C’est vraiment très prenant, l’on ne s’ennuie pas une seconde, tendu et tranchant de bout en bout, sans pour autant être dénué d’humour voire de tendresse : il faut voir Yvette et Sabine, complices, désormais bonnes copines, être aux petits soins pour raccommoder la chemise fuchsia (ou Bordeaux ? Rose ? Lie de vin ?!) du lunaire Thomas, marqué par le trafic nébuleux chronique de stupéfiants (25 ans de taule), puis Grégoire proposer gentiment à ce dernier, atteint de phobie administrative paralysante, de l’aider à faire ses CV pour tenter de trouver du boulot à sa sortie de zonzon ou encore le jeune Issa s’étonner du mot rabibocher qu’il n’avait jamais entendu auparavant et qu’il aime avoir en bouche - il y a aussi un plaisir du langage dans ce film choral, oral et intergénérationnel - pour mieux s’en étonner voire s’en moquer. On sourit et on vibre avec eux. C’est aussi un possible retour sur soi, pour s’interroger sur sa place en société. Bref, ce film, entreprise collégiale de haute volée, sans faux-semblants (attention, on est dans l’humain, trop humain, la réparation que visent ces mesures restauratives orchestrées mises en place par l’État ne marchent pas toujours, loin de là), gagne à être vu, écouté et partagé, ici (AgoraVox) comme ailleurs, car c’est une œuvre humaniste. Aussi, je vous la conseille sans une once d’hésitation !

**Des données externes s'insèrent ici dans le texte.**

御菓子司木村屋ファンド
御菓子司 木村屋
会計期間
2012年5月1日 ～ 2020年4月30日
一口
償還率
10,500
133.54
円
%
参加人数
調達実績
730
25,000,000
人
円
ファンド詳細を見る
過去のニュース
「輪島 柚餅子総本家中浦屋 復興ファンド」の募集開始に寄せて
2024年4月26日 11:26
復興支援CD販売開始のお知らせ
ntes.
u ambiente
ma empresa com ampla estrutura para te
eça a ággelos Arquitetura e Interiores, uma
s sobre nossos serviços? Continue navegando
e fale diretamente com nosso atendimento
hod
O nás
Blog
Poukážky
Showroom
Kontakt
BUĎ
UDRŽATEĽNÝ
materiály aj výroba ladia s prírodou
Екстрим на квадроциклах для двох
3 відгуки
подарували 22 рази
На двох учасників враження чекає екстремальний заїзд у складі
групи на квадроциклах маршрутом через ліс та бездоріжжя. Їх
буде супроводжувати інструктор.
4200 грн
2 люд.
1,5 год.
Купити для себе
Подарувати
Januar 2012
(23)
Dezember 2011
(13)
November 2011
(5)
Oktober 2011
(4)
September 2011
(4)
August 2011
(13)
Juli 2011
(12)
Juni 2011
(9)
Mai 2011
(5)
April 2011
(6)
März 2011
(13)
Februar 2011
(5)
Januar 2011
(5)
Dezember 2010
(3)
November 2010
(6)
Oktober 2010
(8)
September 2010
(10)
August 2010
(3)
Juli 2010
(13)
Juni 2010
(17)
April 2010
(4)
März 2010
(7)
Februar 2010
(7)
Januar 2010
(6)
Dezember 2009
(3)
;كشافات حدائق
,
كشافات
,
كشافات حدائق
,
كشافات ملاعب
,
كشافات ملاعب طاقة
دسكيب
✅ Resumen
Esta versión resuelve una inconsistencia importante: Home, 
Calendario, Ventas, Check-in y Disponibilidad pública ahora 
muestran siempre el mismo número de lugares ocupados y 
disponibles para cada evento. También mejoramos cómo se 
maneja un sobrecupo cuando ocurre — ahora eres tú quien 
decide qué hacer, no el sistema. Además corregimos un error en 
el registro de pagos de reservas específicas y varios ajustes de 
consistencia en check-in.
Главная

Ce film marche d’ailleurs bien en salles (déjà plus d’un million d’entrées dans l’Hexagone (1 101 587 précisément, en huitième semaine d’exploitation, malgré des concurrents de taille, comme les historiques et à gros budget Les Trois mousquetaires et Jeanne du Barry), ce qui est amplement mérité. Et, si j’ai évoqué le fait qu’il peut tout à fait prétendre au Meilleur film aux César prochains, je pense aussi que ce Je verrai toujours vos visages a le profil pour prétendre décrocher - croisons les doigts pour qu’il soit sélectionné, cocorico ! - en tant que film français de qualité, et film des plus réparateurs car donnant du baume au cœur, la timbale de l’Oscar du Meilleur film étranger. À coup sûr, ça le ferait ! C’est un film fédérateur à portée universelle, non seulement puissant mais également enthousiasmant. Je suis sûr qu’il plairait à un acteur engagé comme Sean Penn par exemple !

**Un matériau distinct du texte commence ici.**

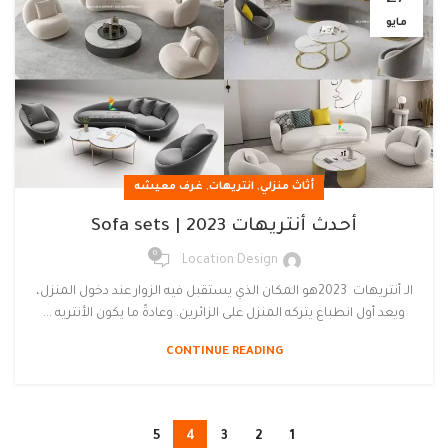
مايو
,
,
أثاث منزلي
انتريهات
غرف معيشه
أحدث أنتريهات 2023 | Sofa sets
0
Location Design
الـ أنتريهات 2023هو المكان الذي يستقبل فيه الزوار عند دخول المنزل،
ويعد أول انطباع يتركه المنزل على الزائرين. وعادةً ما يكون الأنتريه ...
CONTINUE READING
5
4
3
2
1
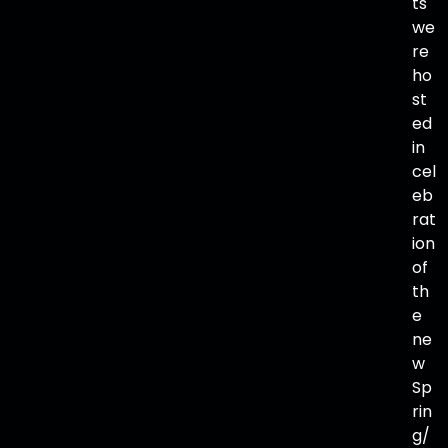
ts
we
re
ho
st
ed
in
cel
eb
rat
ion
of
th
e
ne
w
Sp
rin
g/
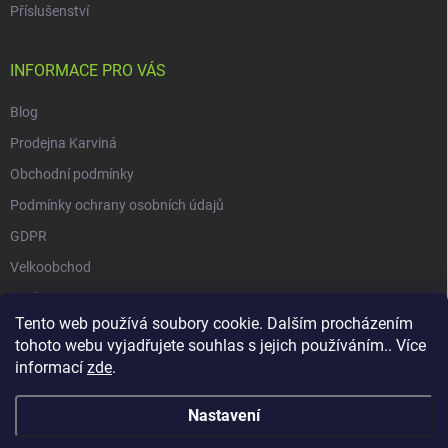
Příslušenství
INFORMACE PRO VÁS
Blog
Prodejna Karviná
Obchodní podmínky
Podmínky ochrany osobních údajů
GDPR
Velkoobchod
O nás
Tento web používá soubory cookie. Dalším procházením
Vrácení zásilky přes Zásilkovnu
tohoto webu vyjadřujete souhlas s jejich používáním.. Více
informací
zde
.
Nastavení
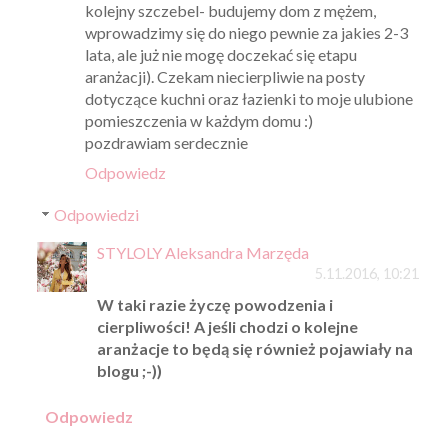
kolejny szczebel- budujemy dom z mężem,
wprowadzimy się do niego pewnie za jakies 2-3
lata, ale już nie mogę doczekać się etapu
aranżacji). Czekam niecierpliwie na posty
dotyczące kuchni oraz łazienki to moje ulubione
pomieszczenia w każdym domu :)
pozdrawiam serdecznie
Odpowiedz
Odpowiedzi
STYLOLY Aleksandra Marzęda
5.11.2016, 10:21
W taki razie życzę powodzenia i
cierpliwości! A jeśli chodzi o kolejne
aranżacje to będą się również pojawiały na
blogu ;-))
Odpowiedz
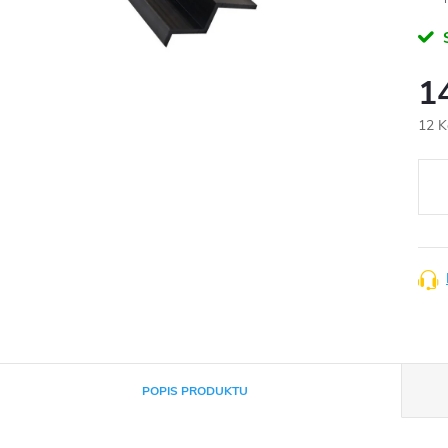
1
12 K
Měr
cena
POPIS PRODUKTU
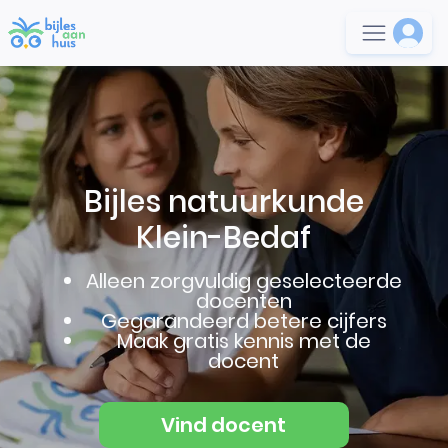
Bijles natuurkunde
Klein-Bedaf
Alleen zorgvuldig geselecteerde
docenten
Gegarandeerd betere cijfers
Maak gratis kennis met de
docent
Vind docent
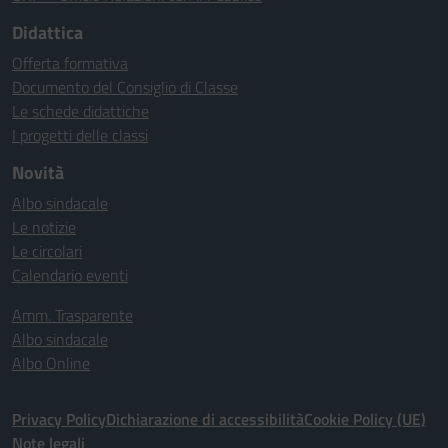
Didattica
Offerta formativa
Documento del Consiglio di Classe
Le schede didattiche
I progetti delle classi
Novità
Albo sindacale
Le notizie
Le circolari
Calendario eventi
Amm. Trasparente
Albo sindacale
Albo Online
Privacy Policy
Dichiarazione di accessibilità
Cookie Policy (UE)
Note legali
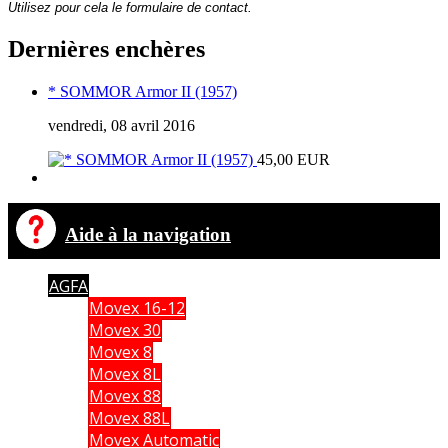
Utilisez pour cela le formulaire de contact.
Dernières enchères
* SOMMOR Armor II (1957)
vendredi, 08 avril 2016
45,00 EUR
Aide à la navigation
AGFA
Movex 16-12
Movex 30
Movex 8
Movex 8L
Movex 88
Movex 88L
Movex Automatic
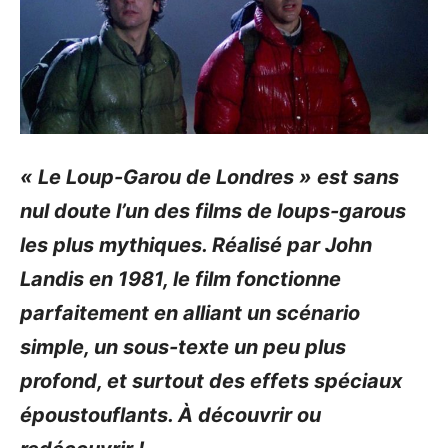
« Le Loup-Garou de Londres » est sans
nul doute l’un des films de loups-garous
les plus mythiques. Réalisé par John
Landis en 1981, le film fonctionne
parfaitement en alliant un scénario
simple, un sous-texte un peu plus
profond, et surtout des effets spéciaux
époustouflants. À découvrir ou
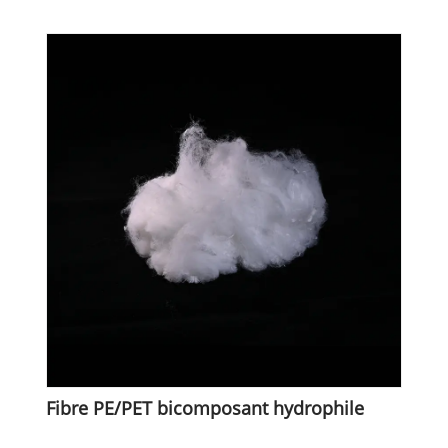
Fibre PE/PET bicomposant hydrophile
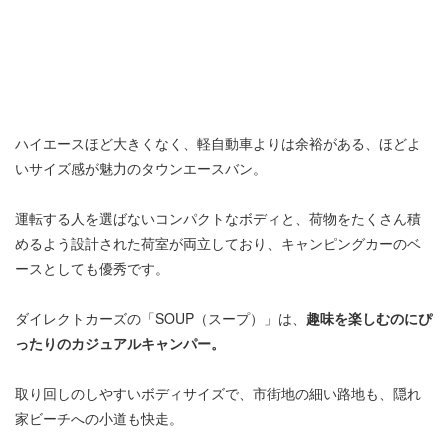
ハイエースほど大きくなく、軽自動車よりは余裕がある、ほどよ
いサイズ感が魅力のタウンエースバン。
運転する人を選ばないコンパクトなボディと、荷物をたくさん積
めるよう設計された荷室が両立しており、キャンピングカーのベ
ースとしても優秀です。
ダイレクトカーズの「SOUP（スープ）」は、
趣味を楽しむのにぴ
ったりのカジュアルキャンパー。
取り回しのしやすいボディサイズで、市街地の細い路地も、隠れ
家ビーチへの小道も快走。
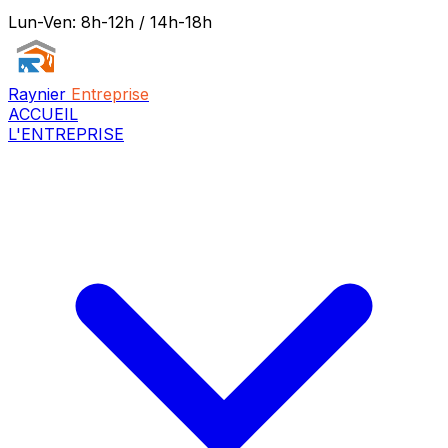
Lun-Ven: 8h-12h / 14h-18h
Raynier
Entreprise
ACCUEIL
L'ENTREPRISE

Je verrai toujours vos visages. Tous publics. Film dramatique français (2023, 1h58) de Jeanne Herry. Produit par Studiocanal/Chi-Fou-Mi productions. Avec Adèle Exarchopoulos, Dali Benssalah, Leïla Bekhti, Élodie Bouchez, Suliane Brahim, Gilles Lellouche, Miou-Miou, Jean-Pierre Darroussin, Fred Testot, Denis Podalydès. Birane Ba, Raphaël Quenard, Anne Benoît, Sébastien Houbani, Pascal Sangla (qui compose aussi la musique du film) et Catherine Arditi. Toujours à l’affiche et en salles depuis le 29 mars 2023.